*Directions*
Return every one of the records below verbatim, reproducing each line without any change.

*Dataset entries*
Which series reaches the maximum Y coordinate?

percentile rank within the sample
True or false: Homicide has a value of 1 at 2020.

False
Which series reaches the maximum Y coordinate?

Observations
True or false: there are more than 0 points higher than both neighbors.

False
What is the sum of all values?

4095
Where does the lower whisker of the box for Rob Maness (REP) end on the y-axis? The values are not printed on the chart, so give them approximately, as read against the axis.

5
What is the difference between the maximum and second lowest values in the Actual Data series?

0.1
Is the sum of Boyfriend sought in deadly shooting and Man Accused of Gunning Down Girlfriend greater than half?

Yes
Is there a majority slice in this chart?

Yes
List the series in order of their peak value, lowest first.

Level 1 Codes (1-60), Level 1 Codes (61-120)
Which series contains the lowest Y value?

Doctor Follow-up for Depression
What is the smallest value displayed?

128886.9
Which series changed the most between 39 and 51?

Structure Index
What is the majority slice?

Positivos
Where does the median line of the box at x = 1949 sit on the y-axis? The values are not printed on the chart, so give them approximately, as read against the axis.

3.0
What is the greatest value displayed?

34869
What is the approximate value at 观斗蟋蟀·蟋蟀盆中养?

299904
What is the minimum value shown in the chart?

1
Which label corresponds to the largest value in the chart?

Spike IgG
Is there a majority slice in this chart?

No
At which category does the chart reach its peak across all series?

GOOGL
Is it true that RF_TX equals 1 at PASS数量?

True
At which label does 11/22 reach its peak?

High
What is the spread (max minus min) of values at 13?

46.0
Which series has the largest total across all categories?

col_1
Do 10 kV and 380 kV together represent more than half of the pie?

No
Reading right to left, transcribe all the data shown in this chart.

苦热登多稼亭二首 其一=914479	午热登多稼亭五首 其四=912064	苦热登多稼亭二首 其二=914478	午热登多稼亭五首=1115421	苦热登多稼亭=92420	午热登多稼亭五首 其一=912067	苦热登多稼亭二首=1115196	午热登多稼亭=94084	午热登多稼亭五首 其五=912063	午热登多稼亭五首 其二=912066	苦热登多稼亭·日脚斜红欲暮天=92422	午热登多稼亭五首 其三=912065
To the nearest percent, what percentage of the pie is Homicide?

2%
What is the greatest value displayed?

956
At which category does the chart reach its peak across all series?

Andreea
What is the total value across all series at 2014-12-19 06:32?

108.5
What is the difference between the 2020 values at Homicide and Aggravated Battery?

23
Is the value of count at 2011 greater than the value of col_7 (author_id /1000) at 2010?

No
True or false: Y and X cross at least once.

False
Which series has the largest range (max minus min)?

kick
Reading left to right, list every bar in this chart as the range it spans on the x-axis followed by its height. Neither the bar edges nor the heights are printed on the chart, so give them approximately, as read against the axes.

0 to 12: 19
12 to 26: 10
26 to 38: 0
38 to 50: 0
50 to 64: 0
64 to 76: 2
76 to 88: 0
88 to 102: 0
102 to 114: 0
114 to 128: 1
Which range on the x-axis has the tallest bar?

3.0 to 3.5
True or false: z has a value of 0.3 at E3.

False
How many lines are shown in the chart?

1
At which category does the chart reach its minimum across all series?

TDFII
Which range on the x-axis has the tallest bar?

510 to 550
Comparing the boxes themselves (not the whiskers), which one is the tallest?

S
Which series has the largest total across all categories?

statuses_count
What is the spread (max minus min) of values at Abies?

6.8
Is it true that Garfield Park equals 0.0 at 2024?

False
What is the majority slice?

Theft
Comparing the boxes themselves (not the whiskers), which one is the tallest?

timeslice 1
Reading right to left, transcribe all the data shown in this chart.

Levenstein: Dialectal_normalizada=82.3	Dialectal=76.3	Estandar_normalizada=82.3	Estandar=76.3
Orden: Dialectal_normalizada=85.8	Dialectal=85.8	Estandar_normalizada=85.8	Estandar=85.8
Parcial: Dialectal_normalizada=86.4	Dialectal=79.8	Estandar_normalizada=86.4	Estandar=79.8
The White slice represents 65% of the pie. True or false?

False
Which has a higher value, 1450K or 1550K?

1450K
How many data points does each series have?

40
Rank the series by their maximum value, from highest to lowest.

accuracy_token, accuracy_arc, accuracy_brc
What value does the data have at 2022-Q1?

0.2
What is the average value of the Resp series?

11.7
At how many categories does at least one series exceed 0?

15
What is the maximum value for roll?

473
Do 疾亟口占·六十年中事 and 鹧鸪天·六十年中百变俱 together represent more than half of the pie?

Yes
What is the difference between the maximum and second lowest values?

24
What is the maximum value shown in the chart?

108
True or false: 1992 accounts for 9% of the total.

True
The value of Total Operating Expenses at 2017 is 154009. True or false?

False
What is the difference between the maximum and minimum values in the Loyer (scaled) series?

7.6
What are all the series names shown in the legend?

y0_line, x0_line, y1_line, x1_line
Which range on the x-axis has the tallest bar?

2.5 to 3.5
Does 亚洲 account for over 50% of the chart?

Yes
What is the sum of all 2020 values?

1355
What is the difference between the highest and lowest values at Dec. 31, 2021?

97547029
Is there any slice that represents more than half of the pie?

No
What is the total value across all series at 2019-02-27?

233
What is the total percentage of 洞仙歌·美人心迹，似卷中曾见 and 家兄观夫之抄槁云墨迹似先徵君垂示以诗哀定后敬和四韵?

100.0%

*Solved exercise*
Which series reaches the maximum Y coordinate?

percentile rank within the sample
True or false: Homicide has a value of 1 at 2020.

False
Which series reaches the maximum Y coordinate?

Observations
True or false: there are more than 0 points higher than both neighbors.

False
What is the sum of all values?

4095
Where does the lower whisker of the box for Rob Maness (REP) end on the y-axis? The values are not printed on the chart, so give them approximately, as read against the axis.

5
What is the difference between the maximum and second lowest values in the Actual Data series?

0.1
Is the sum of Boyfriend sought in deadly shooting and Man Accused of Gunning Down Girlfriend greater than half?

Yes
Is there a majority slice in this chart?

Yes
List the series in order of their peak value, lowest first.

Level 1 Codes (1-60), Level 1 Codes (61-120)
Which series contains the lowest Y value?

Doctor Follow-up for Depression
What is the smallest value displayed?

128886.9
Which series changed the most between 39 and 51?

Structure Index
What is the majority slice?

Positivos
Where does the median line of the box at x = 1949 sit on the y-axis? The values are not printed on the chart, so give them approximately, as read against the axis.

3.0
What is the greatest value displayed?

34869
What is the approximate value at 观斗蟋蟀·蟋蟀盆中养?

299904
What is the minimum value shown in the chart?

1
Which label corresponds to the largest value in the chart?

Spike IgG
Is there a majority slice in this chart?

No
At which category does the chart reach its peak across all series?

GOOGL
Is it true that RF_TX equals 1 at PASS数量?

True
At which label does 11/22 reach its peak?

High
What is the spread (max minus min) of values at 13?

46.0
Which series has the largest total across all categories?

col_1
Do 10 kV and 380 kV together represent more than half of the pie?

No
Reading right to left, transcribe all the data shown in this chart.

苦热登多稼亭二首 其一=914479	午热登多稼亭五首 其四=912064	苦热登多稼亭二首 其二=914478	午热登多稼亭五首=1115421	苦热登多稼亭=92420	午热登多稼亭五首 其一=912067	苦热登多稼亭二首=1115196	午热登多稼亭=94084	午热登多稼亭五首 其五=912063	午热登多稼亭五首 其二=912066	苦热登多稼亭·日脚斜红欲暮天=92422	午热登多稼亭五首 其三=912065
To the nearest percent, what percentage of the pie is Homicide?

2%
What is the greatest value displayed?

956
At which category does the chart reach its peak across all series?

Andreea
What is the total value across all series at 2014-12-19 06:32?

108.5
What is the difference between the 2020 values at Homicide and Aggravated Battery?

23
Is the value of count at 2011 greater than the value of col_7 (author_id /1000) at 2010?

No
True or false: Y and X cross at least once.

False
Which series has the largest range (max minus min)?

kick
Reading left to right, list every bar in this chart as the range it spans on the x-axis followed by its height. Neither the bar edges nor the heights are printed on the chart, so give them approximately, as read against the axes.

0 to 12: 19
12 to 26: 10
26 to 38: 0
38 to 50: 0
50 to 64: 0
64 to 76: 2
76 to 88: 0
88 to 102: 0
102 to 114: 0
114 to 128: 1
Which range on the x-axis has the tallest bar?

3.0 to 3.5
True or false: z has a value of 0.3 at E3.

False
How many lines are shown in the chart?

1
At which category does the chart reach its minimum across all series?

TDFII
Which range on the x-axis has the tallest bar?

510 to 550
Comparing the boxes themselves (not the whiskers), which one is the tallest?

S
Which series has the largest total across all categories?

statuses_count
What is the spread (max minus min) of values at Abies?

6.8
Is it true that Garfield Park equals 0.0 at 2024?

False
What is the majority slice?

Theft
Comparing the boxes themselves (not the whiskers), which one is the tallest?

timeslice 1
Reading right to left, transcribe all the data shown in this chart.

Levenstein: Dialectal_normalizada=82.3	Dialectal=76.3	Estandar_normalizada=82.3	Estandar=76.3
Orden: Dialectal_normalizada=85.8	Dialectal=85.8	Estandar_normalizada=85.8	Estandar=85.8
Parcial: Dialectal_normalizada=86.4	Dialectal=79.8	Estandar_normalizada=86.4	Estandar=79.8
The White slice represents 65% of the pie. True or false?

False
Which has a higher value, 1450K or 1550K?

1450K
How many data points does each series have?

40
Rank the series by their maximum value, from highest to lowest.

accuracy_token, accuracy_arc, accuracy_brc
What value does the data have at 2022-Q1?

0.2
What is the average value of the Resp series?

11.7
At how many categories does at least one series exceed 0?

15
What is the maximum value for roll?

473
Do 疾亟口占·六十年中事 and 鹧鸪天·六十年中百变俱 together represent more than half of the pie?

Yes
What is the difference between the maximum and second lowest values?

24
What is the maximum value shown in the chart?

108
True or false: 1992 accounts for 9% of the total.

True
The value of Total Operating Expenses at 2017 is 154009. True or false?

False
What is the difference between the maximum and minimum values in the Loyer (scaled) series?

7.6
What are all the series names shown in the legend?

y0_line, x0_line, y1_line, x1_line
Which range on the x-axis has the tallest bar?

2.5 to 3.5
Does 亚洲 account for over 50% of the chart?

Yes
What is the sum of all 2020 values?

1355
What is the difference between the highest and lowest values at Dec. 31, 2021?

97547029
Is there any slice that represents more than half of the pie?

No
What is the total value across all series at 2019-02-27?

233
What is the total percentage of 洞仙歌·美人心迹，似卷中曾见 and 家兄观夫之抄槁云墨迹似先徵君垂示以诗哀定后敬和四韵?

100.0%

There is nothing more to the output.